Which are the causes of Creutzfeldt Jakob Disease?

Creutzfeldt-Jakob Disease (CJD) is a rare and fatal neurodegenerative disorder that affects the brain. It belongs to a group of diseases known as transmissible spongiform encephalopathies (TSEs), which are characterized by the accumulation of an abnormal form of a protein called prion in the brain.

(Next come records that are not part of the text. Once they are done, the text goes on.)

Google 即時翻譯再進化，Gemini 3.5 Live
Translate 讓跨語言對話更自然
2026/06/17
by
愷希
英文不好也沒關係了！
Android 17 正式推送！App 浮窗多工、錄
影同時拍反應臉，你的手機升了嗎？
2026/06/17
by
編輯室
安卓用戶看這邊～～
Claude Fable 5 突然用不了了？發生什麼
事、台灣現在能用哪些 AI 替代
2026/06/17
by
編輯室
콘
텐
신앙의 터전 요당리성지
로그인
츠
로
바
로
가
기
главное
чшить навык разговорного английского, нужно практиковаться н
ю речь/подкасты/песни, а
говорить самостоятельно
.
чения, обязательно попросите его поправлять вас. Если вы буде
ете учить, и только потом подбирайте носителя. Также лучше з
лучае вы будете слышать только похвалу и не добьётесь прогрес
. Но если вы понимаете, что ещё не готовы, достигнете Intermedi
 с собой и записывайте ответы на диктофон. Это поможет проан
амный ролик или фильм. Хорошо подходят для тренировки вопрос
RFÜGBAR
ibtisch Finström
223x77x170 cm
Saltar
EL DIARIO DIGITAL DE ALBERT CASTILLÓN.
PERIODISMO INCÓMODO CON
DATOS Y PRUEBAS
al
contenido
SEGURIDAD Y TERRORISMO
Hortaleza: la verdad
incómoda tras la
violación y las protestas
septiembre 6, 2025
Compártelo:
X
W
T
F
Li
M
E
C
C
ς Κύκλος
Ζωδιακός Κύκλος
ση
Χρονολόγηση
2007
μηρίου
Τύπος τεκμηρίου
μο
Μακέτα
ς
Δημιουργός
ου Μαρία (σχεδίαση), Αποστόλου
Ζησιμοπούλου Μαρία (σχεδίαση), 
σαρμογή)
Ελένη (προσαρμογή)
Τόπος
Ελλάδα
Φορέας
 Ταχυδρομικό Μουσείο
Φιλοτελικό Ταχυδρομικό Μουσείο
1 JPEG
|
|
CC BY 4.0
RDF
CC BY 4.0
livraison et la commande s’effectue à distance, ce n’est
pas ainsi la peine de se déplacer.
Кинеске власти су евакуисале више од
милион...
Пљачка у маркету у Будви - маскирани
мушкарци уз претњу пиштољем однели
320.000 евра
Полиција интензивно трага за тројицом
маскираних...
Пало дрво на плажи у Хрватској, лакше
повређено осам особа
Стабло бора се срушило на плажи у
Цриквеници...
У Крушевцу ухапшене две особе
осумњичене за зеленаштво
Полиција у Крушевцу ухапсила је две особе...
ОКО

The exact cause of CJD is not fully understood, but there are several factors that can contribute to its development. The most common causes of CJD include:

1. 
   Spontaneous Mutation: In most cases, CJD occurs spontaneously without any known cause. It is believed to be caused by a spontaneous mutation in the PRNP gene, which provides instructions for the production of the prion protein. This mutation leads to the production of an abnormal prion protein that accumulates in the brain, causing damage to nerve cells.
   


2. 
   Inherited Genetic Mutation: In some cases, CJD can be inherited from a parent who carries a mutated PRNP gene. This is known as familial or genetic CJD. The mutated gene is passed down through generations, increasing the risk of developing the disease. However, inherited CJD accounts for only a small percentage of all cases.
   


3. 
   Exposure to Contaminated Tissue: Another rare cause of CJD is exposure to contaminated tissue, particularly through medical procedures. This can occur if surgical instruments or medical devices are not properly sterilized, allowing the transmission of abnormal prion proteins from an infected individual to a healthy one. However, such cases are extremely rare.
   


4. 
   Variant CJD: Variant CJD (vCJD) is a distinct form of the disease that is believed to be caused by consuming meat from cattle infected with bovine spongiform encephalopathy (BSE), commonly known as "mad cow disease." The abnormal prion protein from infected cattle can be transmitted to humans through the consumption of contaminated beef products. However, vCJD is extremely rare and has been mostly limited to a few countries.
   

It is important to note that CJD is not contagious in the usual sense. It cannot be spread through casual contact or airborne transmission. The transmission of CJD is primarily associated with direct exposure to infected brain tissue or consumption of contaminated meat in the case of vCJD.

In conclusion, the causes of Creutzfeldt-Jakob Disease can vary, including spontaneous mutations, inherited genetic mutations, exposure to contaminated tissue, and consumption of contaminated meat. While the exact cause may differ, all forms of CJD involve the accumulation of abnormal prion proteins in the brain, leading to the progressive degeneration of nerve cells and the onset of neurological symptoms.